In the summer of 2016, it was announced that the Catskill Mountain Railroad would be allowed to continue its operations between Kingston and Hurley, as well as Phoenicia and Boiceville. In late 2016, Hein denied the railroad the right to operate out of Phoenicia, and county officials made that portion of the line available to the highest bidder shortly thereafter. The railroad bid for another lease on the line but Rail Explorers Inc. came in higher and was allowed to restore and operate the line with their rail-based bicycle system.

Rail Explorers had put very little effort into restoring the line early on and missed their 2017 opening date, reportedly they will begin operating the line after Memorial Day 2018. Many local communities were in disagreement the actions of county and Rail Explorers officials. One point of argument was the proposed parking lot and bus turn around in the small residential village of Cold Brook. Many residents feared that riders may wonder throughout the neighborhood, trespass and damage private property, while waiting for a bus to arrive and pick them up to return them to Phoenicia, the Rail Explorer's base of operations.

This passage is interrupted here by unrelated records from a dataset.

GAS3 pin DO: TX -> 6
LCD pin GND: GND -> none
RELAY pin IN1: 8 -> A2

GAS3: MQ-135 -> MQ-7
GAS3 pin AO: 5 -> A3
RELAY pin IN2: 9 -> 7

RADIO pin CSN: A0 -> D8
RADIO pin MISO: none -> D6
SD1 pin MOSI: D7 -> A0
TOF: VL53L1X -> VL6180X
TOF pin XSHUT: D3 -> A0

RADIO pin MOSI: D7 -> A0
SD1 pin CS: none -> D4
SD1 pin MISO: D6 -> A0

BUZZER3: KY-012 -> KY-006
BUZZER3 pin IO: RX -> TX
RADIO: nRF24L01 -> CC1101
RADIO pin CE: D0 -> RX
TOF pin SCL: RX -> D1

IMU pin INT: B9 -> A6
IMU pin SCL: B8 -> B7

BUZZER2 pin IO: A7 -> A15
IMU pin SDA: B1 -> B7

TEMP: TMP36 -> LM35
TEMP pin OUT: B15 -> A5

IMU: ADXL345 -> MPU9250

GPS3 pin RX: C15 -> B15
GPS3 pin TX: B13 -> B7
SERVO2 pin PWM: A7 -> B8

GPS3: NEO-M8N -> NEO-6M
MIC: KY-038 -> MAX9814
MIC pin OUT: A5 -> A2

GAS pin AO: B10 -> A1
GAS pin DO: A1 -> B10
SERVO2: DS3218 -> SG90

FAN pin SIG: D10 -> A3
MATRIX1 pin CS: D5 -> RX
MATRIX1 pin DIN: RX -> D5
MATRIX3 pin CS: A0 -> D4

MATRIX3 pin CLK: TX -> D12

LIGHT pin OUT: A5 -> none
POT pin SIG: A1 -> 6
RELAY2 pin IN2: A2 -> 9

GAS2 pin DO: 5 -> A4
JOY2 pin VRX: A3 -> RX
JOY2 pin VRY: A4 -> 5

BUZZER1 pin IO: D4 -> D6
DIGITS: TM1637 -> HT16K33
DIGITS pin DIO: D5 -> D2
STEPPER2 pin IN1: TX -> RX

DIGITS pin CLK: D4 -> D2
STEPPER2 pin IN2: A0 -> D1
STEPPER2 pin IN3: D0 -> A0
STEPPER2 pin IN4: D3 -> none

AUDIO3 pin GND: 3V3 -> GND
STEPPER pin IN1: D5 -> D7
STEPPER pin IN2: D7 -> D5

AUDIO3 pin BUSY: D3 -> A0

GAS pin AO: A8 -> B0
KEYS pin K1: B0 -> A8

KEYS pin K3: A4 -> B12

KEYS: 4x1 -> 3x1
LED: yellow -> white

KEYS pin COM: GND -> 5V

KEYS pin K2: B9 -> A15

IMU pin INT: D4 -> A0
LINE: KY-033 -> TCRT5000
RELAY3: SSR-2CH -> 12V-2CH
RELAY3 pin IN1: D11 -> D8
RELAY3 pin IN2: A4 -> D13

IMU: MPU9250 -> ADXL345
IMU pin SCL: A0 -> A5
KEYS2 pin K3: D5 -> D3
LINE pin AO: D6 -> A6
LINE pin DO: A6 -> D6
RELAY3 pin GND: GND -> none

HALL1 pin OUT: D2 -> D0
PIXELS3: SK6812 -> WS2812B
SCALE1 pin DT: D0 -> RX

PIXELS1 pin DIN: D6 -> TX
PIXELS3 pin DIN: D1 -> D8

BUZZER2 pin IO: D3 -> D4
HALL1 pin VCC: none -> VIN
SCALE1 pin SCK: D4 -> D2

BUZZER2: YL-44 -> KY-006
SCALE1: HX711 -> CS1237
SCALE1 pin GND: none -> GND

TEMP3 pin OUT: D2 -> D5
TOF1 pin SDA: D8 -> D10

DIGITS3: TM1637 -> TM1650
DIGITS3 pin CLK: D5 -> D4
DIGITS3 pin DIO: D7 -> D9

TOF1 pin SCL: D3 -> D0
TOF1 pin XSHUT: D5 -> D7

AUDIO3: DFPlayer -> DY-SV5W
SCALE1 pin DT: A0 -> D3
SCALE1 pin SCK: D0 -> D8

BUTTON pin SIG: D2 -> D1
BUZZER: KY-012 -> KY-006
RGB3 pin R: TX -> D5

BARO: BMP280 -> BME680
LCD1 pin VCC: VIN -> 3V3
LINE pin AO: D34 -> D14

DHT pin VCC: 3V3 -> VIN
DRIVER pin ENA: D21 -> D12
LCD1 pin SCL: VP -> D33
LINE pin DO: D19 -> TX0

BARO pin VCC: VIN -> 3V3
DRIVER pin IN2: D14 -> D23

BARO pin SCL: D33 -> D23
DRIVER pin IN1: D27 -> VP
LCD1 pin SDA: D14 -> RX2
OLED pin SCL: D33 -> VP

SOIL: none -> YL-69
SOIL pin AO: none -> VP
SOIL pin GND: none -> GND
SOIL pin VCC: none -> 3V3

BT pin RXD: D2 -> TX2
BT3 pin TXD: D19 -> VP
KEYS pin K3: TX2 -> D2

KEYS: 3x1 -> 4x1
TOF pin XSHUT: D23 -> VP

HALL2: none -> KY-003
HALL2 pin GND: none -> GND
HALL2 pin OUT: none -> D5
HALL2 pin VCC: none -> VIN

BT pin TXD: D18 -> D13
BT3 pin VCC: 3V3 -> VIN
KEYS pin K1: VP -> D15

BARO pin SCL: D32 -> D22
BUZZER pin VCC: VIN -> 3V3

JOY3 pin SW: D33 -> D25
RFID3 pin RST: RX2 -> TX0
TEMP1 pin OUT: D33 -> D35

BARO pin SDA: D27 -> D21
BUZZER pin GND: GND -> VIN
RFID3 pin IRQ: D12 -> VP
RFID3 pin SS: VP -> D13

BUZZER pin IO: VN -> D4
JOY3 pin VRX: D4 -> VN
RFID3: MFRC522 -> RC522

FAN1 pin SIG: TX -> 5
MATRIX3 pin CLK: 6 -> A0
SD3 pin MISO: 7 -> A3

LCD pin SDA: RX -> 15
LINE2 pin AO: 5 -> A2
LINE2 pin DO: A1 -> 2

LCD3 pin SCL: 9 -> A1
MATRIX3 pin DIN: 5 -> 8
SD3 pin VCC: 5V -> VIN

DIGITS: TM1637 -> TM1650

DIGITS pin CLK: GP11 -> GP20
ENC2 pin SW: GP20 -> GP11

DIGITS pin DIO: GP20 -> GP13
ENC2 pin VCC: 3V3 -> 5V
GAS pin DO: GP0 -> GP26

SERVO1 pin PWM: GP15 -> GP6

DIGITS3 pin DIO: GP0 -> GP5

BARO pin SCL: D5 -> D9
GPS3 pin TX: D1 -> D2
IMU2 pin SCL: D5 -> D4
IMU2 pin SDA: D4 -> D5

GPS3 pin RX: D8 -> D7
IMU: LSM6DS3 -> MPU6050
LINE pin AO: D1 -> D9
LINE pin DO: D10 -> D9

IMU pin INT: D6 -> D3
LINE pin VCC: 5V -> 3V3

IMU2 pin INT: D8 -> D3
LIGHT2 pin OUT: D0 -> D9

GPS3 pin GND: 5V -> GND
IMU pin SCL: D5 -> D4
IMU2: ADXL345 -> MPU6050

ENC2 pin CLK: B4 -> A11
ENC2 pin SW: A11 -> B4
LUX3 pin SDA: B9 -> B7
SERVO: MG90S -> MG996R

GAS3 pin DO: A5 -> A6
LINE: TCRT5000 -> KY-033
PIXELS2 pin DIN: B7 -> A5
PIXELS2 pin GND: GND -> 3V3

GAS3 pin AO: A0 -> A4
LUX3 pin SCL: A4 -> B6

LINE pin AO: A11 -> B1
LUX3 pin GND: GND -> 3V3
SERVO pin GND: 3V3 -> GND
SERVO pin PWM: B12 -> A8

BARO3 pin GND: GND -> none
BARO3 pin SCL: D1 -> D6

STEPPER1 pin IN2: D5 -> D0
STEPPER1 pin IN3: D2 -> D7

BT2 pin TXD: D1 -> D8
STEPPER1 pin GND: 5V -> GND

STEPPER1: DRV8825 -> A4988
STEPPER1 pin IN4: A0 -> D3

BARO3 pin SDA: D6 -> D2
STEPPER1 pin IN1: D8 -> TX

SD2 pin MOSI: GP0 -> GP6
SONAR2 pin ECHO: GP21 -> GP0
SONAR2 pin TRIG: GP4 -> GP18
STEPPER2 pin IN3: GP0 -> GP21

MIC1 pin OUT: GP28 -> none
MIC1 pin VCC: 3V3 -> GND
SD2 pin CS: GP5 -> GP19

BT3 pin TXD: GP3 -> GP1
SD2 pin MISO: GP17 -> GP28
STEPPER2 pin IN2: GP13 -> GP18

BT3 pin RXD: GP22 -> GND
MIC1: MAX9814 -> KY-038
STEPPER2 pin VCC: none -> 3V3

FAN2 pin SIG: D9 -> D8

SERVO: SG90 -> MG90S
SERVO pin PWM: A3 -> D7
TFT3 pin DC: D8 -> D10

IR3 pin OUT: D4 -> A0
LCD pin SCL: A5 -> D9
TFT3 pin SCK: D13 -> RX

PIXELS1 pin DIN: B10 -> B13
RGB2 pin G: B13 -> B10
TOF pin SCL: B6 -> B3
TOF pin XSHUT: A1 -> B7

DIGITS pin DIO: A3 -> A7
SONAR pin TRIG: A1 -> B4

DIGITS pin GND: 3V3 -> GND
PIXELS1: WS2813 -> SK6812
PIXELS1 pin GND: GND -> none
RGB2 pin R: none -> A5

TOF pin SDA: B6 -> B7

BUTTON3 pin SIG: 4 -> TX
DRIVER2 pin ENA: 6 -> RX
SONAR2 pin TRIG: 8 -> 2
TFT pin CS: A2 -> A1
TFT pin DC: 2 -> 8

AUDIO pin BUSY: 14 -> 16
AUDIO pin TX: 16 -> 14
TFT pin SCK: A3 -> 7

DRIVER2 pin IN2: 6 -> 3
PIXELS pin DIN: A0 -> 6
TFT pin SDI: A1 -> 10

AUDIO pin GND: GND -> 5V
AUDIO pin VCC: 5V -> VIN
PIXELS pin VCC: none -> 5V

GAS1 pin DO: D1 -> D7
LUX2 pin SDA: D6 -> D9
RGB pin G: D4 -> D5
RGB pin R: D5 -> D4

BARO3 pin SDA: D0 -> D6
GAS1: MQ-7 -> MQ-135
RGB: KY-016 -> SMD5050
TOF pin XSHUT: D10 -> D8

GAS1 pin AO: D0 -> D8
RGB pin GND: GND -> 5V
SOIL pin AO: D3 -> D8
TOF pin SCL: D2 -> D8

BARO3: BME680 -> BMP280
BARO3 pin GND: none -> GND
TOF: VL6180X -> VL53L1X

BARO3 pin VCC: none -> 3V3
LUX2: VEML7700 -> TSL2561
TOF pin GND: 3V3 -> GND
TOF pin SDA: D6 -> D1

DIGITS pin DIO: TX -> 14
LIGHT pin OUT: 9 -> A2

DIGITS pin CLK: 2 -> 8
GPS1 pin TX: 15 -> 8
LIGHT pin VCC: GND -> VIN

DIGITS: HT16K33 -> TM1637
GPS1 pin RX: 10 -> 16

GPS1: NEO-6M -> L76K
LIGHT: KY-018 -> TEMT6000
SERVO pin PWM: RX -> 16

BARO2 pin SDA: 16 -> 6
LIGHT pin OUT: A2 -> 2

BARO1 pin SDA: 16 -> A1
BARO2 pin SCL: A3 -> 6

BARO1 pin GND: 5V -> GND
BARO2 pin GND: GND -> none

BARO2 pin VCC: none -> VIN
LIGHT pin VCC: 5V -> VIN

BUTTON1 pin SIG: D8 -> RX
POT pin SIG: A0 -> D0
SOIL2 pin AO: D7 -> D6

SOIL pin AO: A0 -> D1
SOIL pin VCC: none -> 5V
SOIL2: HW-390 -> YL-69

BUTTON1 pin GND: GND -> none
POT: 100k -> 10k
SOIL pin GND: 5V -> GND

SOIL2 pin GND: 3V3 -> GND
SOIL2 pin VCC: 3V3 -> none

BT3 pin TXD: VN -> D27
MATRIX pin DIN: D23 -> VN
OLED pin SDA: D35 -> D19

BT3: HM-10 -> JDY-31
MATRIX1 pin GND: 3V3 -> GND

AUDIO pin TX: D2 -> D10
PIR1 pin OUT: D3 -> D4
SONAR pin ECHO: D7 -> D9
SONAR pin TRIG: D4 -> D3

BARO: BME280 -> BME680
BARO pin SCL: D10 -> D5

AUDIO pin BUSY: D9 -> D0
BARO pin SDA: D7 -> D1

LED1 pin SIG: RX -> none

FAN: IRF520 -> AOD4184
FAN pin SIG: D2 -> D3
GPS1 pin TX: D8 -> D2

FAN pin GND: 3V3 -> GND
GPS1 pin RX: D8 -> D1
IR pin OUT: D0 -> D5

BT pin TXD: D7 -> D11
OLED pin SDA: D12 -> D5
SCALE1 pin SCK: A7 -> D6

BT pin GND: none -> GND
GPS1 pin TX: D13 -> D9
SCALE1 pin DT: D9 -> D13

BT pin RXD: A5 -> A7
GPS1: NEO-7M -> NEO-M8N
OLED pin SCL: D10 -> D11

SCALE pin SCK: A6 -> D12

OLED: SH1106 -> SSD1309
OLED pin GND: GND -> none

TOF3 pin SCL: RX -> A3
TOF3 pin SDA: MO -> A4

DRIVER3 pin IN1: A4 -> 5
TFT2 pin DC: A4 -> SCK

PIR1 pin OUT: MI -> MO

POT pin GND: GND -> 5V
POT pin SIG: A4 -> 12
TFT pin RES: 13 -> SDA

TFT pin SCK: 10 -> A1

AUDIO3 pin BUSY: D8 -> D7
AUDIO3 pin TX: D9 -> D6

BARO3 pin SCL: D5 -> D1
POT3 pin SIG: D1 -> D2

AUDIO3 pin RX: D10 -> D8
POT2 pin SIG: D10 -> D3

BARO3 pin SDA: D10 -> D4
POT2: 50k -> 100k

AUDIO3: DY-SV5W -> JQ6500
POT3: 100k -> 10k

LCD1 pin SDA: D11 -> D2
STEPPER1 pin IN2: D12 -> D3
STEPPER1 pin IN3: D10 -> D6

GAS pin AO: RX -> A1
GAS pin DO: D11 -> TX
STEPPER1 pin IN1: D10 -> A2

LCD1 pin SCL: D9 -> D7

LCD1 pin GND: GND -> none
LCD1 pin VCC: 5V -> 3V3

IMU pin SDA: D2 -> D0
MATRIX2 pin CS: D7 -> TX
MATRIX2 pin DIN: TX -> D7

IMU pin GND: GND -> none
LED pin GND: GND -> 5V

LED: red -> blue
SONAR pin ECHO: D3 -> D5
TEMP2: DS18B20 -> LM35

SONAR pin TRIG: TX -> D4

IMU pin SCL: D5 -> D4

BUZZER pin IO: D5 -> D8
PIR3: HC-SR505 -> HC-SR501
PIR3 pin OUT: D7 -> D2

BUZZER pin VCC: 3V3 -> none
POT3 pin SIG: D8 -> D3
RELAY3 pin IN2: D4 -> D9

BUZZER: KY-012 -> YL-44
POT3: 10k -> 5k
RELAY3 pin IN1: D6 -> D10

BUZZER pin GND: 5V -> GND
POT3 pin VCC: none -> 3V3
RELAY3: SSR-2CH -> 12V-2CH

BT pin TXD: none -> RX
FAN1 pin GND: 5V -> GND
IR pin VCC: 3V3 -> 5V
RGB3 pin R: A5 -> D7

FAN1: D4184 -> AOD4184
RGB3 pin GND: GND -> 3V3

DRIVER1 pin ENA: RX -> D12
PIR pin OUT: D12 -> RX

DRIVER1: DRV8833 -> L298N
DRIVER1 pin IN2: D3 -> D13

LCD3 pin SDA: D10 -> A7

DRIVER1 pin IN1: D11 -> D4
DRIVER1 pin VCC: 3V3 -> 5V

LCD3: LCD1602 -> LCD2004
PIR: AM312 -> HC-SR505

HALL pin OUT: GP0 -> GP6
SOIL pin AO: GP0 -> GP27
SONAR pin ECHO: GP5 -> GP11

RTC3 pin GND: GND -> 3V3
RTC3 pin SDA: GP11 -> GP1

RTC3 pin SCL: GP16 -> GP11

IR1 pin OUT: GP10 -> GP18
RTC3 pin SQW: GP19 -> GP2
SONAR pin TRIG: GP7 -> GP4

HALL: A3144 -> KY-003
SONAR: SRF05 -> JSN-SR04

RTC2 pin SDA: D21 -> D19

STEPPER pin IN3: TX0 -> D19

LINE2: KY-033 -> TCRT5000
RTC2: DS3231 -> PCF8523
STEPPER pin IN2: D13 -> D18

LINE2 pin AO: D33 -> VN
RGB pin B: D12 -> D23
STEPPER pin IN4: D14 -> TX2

The Catskill Mountain Railroad had a large amount of its equipment stored in Phoenicia, much of it on county-owned rail, reportedly leading to a lawsuit for not removing the equipment. In January 2018, county officials oversaw the removal of a large portion of the line along the Ashokan Reservoir. According to local sources, they removed the rail, but have not completely removed the contaminated ties, which raises an environmental issue due to the adjacent Ashokan Reservoir, which supplies drinking water to New York City, and Esopus Creek, both of which provide habitat for much wildlife, including a large population of bald eagles.